* RECORDS *

+++

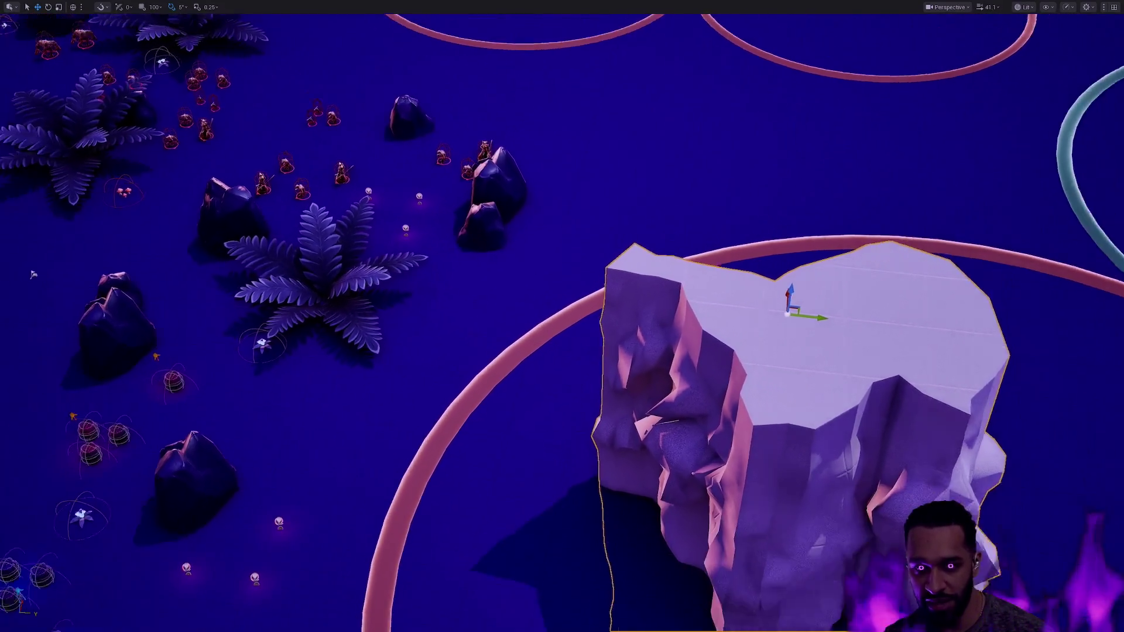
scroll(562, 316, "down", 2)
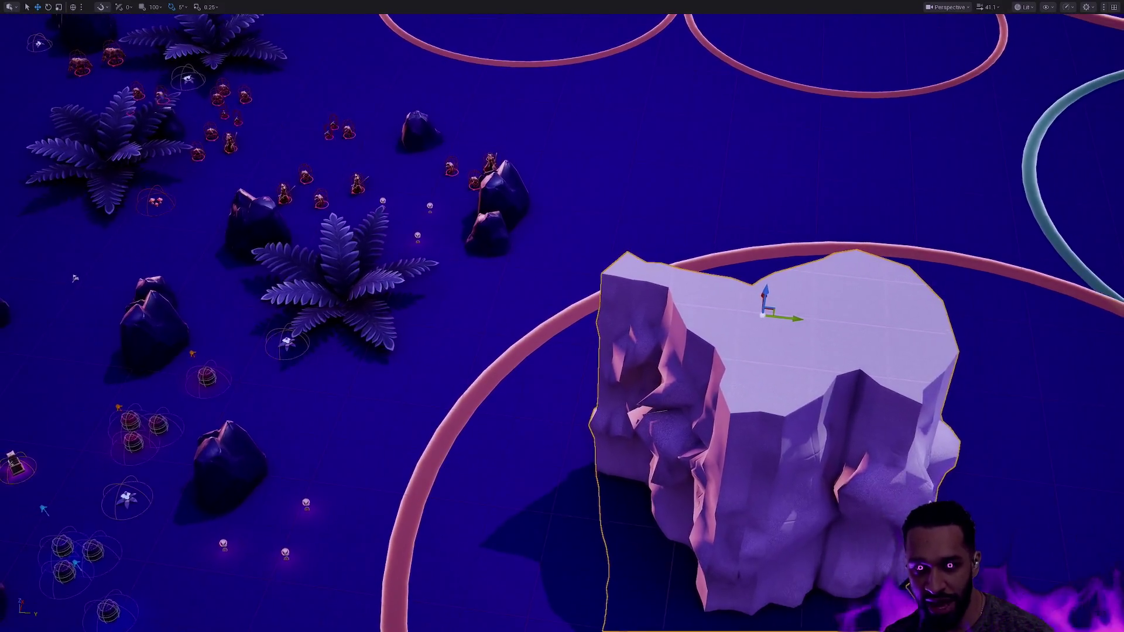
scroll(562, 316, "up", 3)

+++

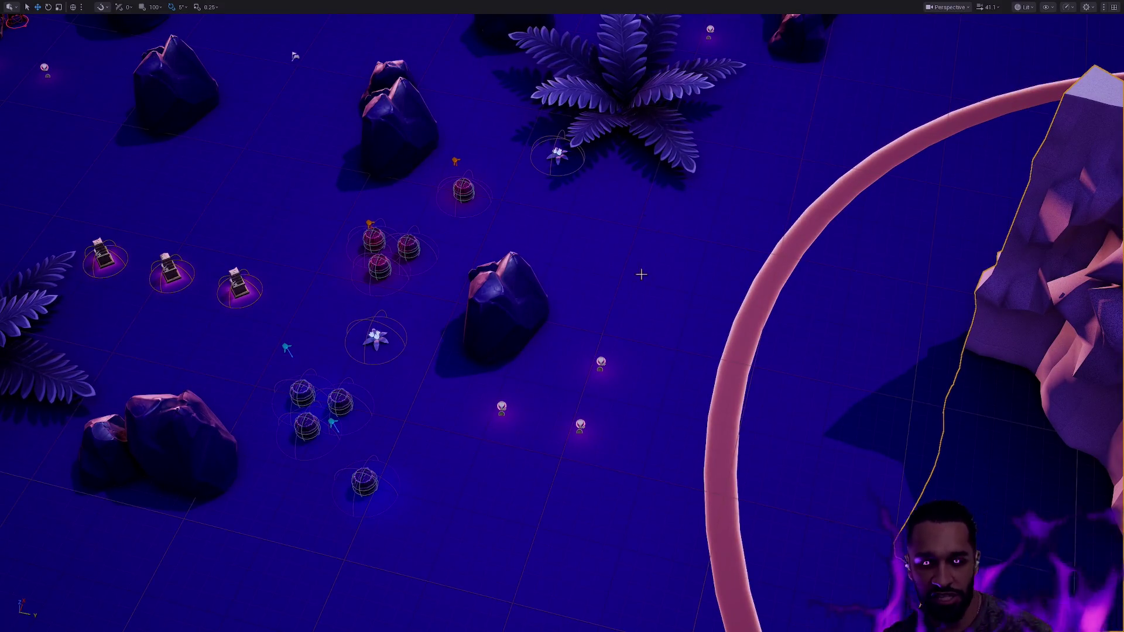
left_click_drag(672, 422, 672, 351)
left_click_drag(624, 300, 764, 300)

+++

* WHAT THE EXERCISE ASKS *
Pull every line containing "scroll" from the material above.

* RESPONSE BOX *
scroll(562, 316, "down", 2)
scroll(562, 316, "up", 3)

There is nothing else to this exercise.